═══ EXTRACT TO READ

Recently during an interview I got into an argument defending Radix sort to be the best way to sort. Reasons – nearly constant time. Unbelievable? Well, Let me explain –

Radix sort is linear in operation.

The computation time is dependent on –

The highest powers of 10 (base for Decimal Number system) that the largest number corresponds to

And of course on the base of the number system we’re operating with (which of course is decimal in our case).

Aswikipedia puts it, the time taken for Radix sort is – O(wN), where w = word size, which is the largest size of data that the cpu register can hold (the cpu registers store temporary data during computation). And, w tends-to-be-constant for a large n.

In the video below:

the collection contains numbers – [ 9,179,139,38,10,5,36 ], the highest being 179. The loop would run 3 times accessing each array element.

Explaining the operations in the video above:

There are totally 3 iterations

The closest power of 10 that the highest number 179 can match is 2

179 is closest to 10^2 = 100

And, maxiterations =power+1 which in this case is 3.

Had the maximum number been in the ranges of 1000s e.g. for a collection like [ 9,179,139,38,10,5,36, 1037 ], the loop would have run 4 times (3 from 10^3, plus 1).

And, why we choose powers of 10

because that’s the base of the number system we used i.e. decimals.

══════

- [WHAT YOU NEED TO DO]:
a: Please pull out everything in the radix sort post from "Radix sort is linear" down to "in our case).".
b: In the radix sort post, how many times would the loop run for the collection that includes 1037?
c: Write the next part of the radix sort post, picking up after its final sentence.

═══ AVAILABLE DATA

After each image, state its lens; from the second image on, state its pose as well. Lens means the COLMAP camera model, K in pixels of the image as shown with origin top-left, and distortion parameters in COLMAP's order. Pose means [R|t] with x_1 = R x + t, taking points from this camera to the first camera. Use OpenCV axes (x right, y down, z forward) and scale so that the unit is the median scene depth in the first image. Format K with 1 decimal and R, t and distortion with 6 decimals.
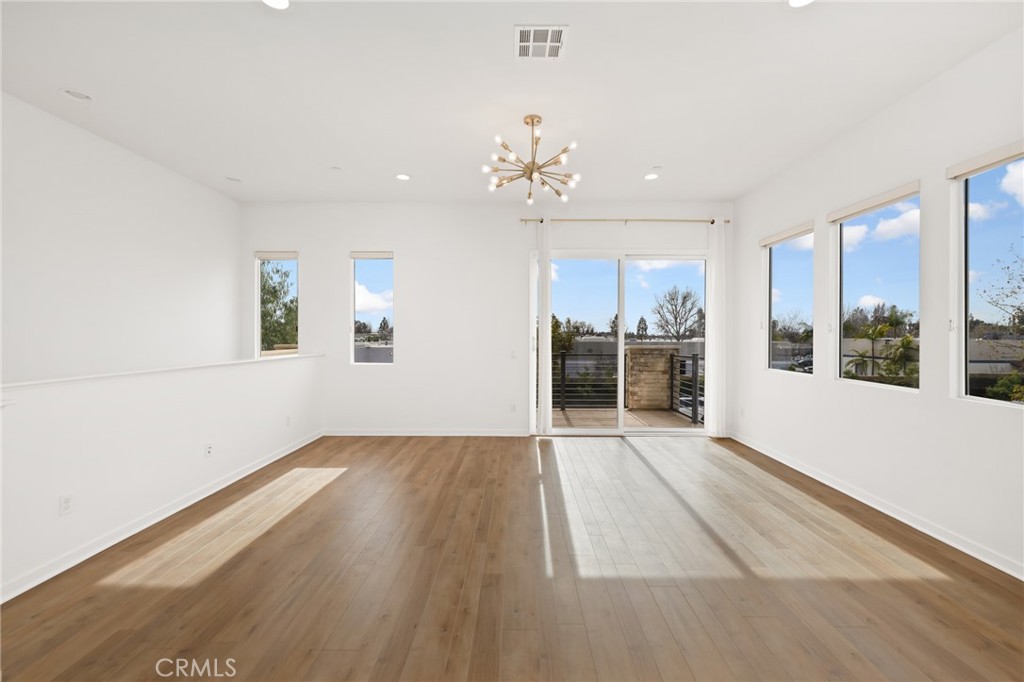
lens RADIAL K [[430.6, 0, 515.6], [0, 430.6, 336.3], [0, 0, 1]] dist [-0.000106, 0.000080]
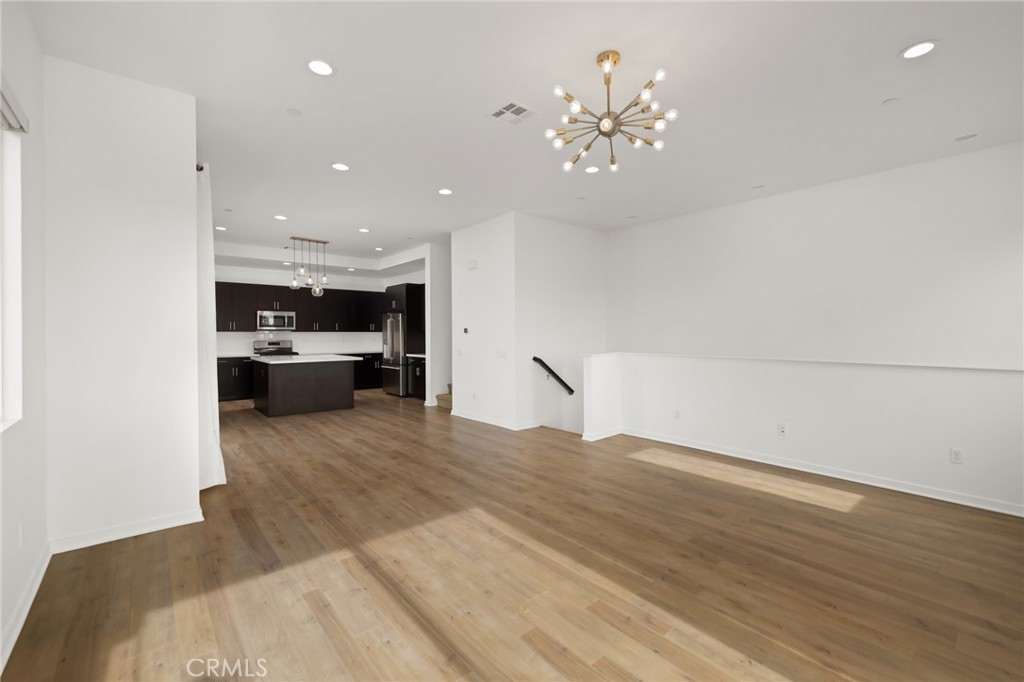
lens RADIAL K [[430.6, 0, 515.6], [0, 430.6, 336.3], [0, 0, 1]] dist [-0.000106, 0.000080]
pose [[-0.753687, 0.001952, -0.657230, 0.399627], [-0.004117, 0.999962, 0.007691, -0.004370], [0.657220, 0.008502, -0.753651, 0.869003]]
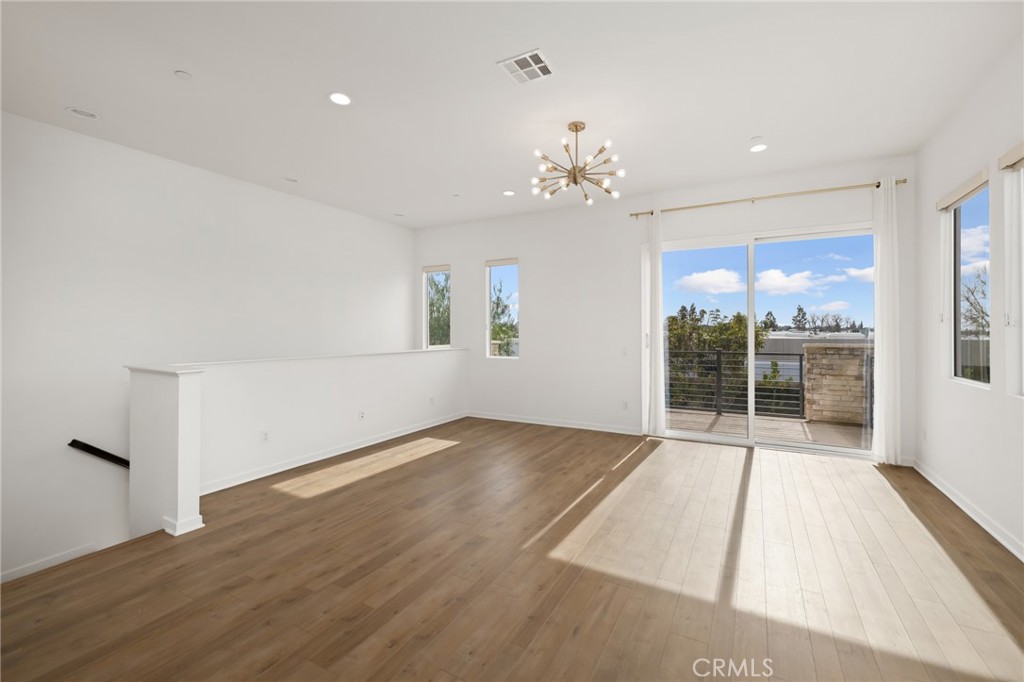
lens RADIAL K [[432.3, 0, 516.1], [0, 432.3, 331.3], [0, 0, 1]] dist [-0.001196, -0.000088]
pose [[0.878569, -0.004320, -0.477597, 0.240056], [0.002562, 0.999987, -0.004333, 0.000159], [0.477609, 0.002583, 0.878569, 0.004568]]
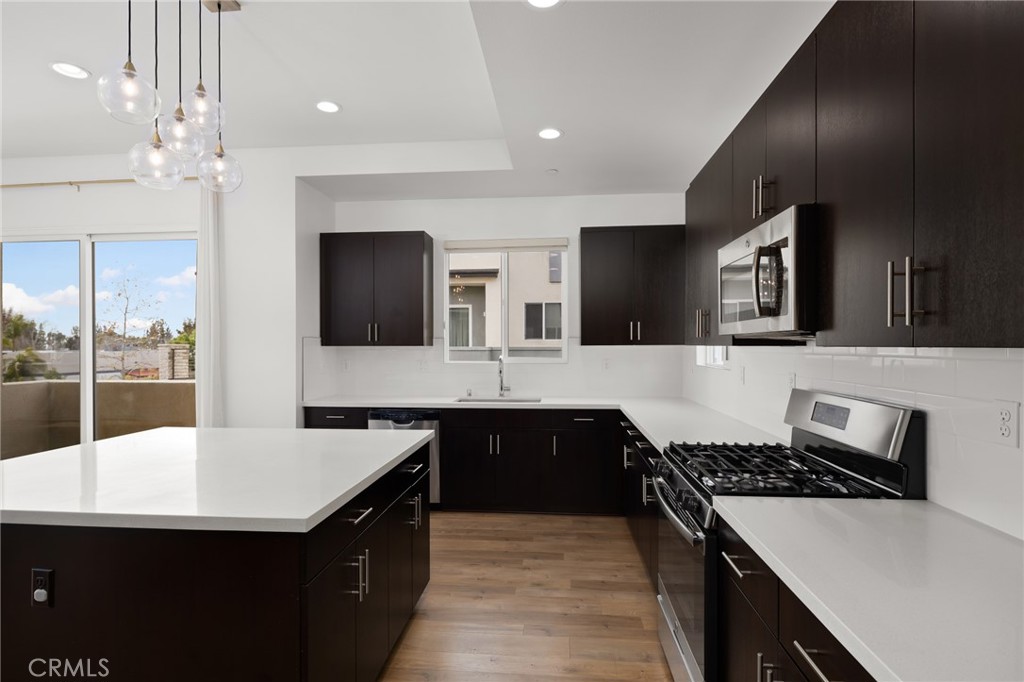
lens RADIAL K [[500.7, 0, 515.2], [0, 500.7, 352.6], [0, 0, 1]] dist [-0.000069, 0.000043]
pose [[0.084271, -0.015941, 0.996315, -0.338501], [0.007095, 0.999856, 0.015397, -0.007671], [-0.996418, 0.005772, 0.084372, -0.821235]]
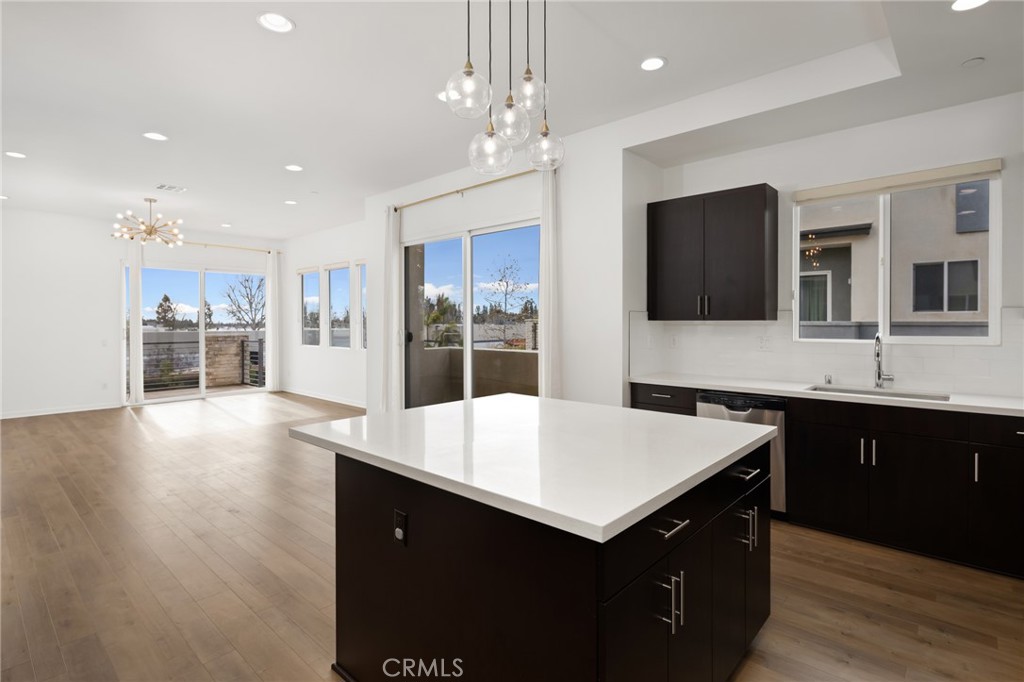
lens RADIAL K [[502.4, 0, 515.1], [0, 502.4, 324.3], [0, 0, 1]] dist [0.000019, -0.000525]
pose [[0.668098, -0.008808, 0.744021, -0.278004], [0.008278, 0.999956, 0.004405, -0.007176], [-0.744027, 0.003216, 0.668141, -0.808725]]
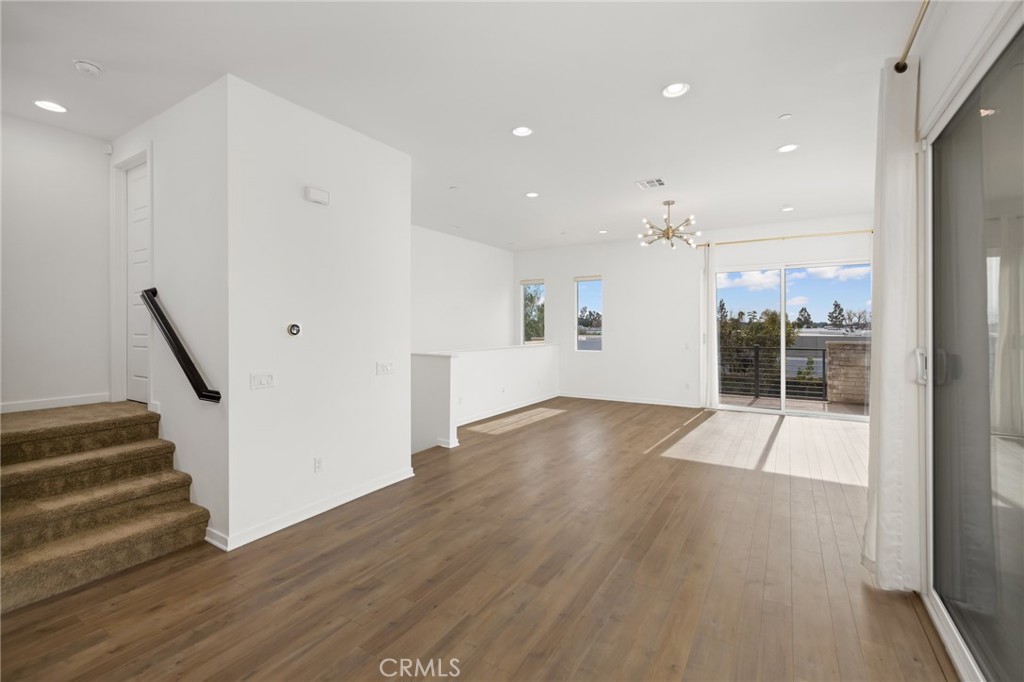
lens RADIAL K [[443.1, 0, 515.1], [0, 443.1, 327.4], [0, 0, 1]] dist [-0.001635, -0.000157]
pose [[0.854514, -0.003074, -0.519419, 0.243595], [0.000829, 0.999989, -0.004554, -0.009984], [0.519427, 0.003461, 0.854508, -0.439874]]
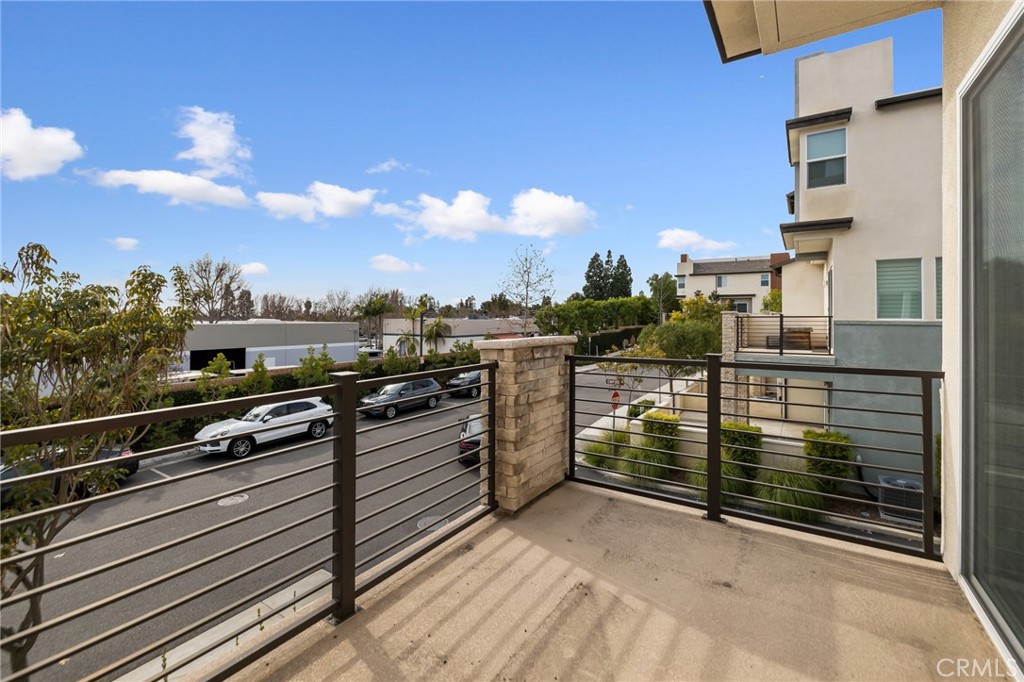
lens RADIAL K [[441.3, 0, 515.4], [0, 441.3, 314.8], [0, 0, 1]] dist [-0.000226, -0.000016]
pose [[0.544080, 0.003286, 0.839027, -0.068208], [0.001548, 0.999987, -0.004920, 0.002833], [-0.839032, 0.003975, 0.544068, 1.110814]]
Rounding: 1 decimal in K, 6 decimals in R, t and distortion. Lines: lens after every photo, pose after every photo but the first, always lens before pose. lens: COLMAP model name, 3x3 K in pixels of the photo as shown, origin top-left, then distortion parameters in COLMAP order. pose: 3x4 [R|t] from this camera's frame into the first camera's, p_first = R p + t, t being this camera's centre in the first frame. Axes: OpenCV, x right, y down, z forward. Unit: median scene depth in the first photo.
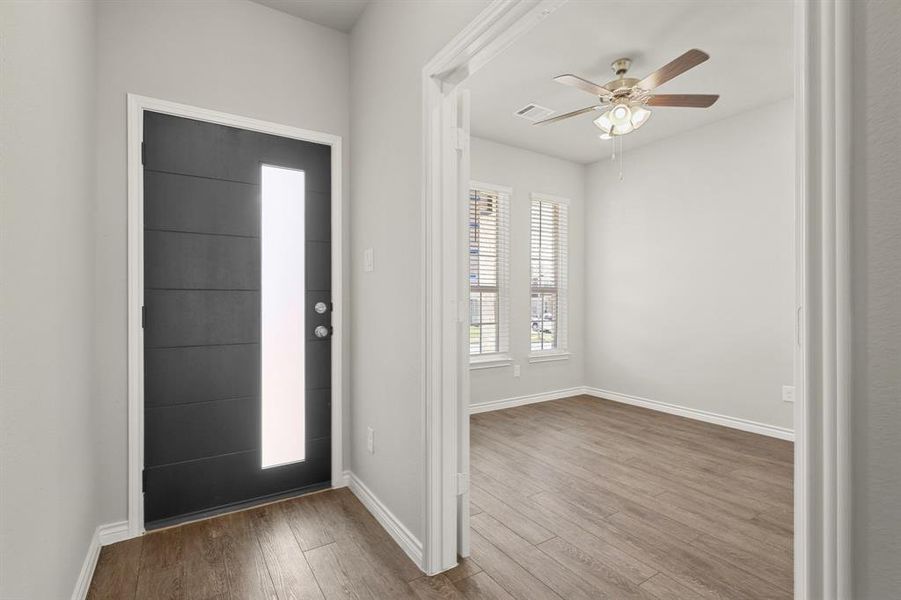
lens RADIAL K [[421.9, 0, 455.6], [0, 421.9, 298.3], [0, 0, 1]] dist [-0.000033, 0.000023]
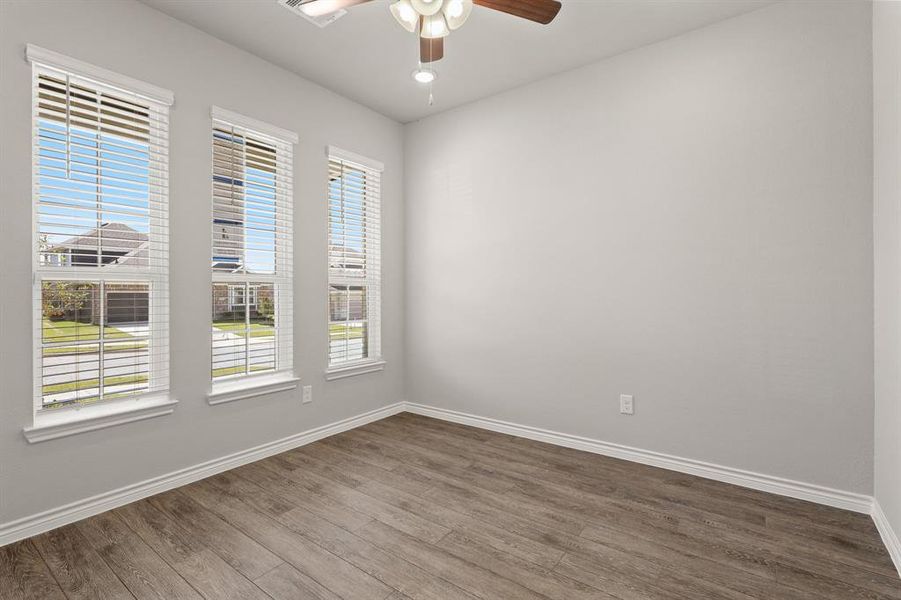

══════

- [EXERCISE ANSWERS]:
a:
Radix sort is linear in operation.

The computation time is dependent on –

The highest powers of 10 (base for Decimal Number system) that the largest number corresponds to

And of course on the base of the number system we’re operating with (which of course is decimal in our case).

b: Four times.

c:
Had we used binaries, this would have been computed in terms of powers of 2, 8 for octals, 16 for hexadecimals and so on

Observations

The no. of iterations do not depend on the number of elements

The time complexity depends entirely on

the number system

and magnitude of the highest number in the collection

So, considering the fact that the we’ve to deal with a certain maximum number and not beyond that, won’t it be safer to conclude it is nearly constant time?

Further,

No comparison operations – In Radix Sort, you just take the LSBs–MSBs into considerations

The number of input elements doesn’t matter

For average case, the complexity equation deals with a unit power of n, where n is the number of input elements

Major flaws

Added space complexity – maintaining a separate collection to store the processed numbers

Doesn’t use hardware caches (Quicksort is the most efficient in this case, where we store numbers in the registers, although I’ve not verified this claim so far)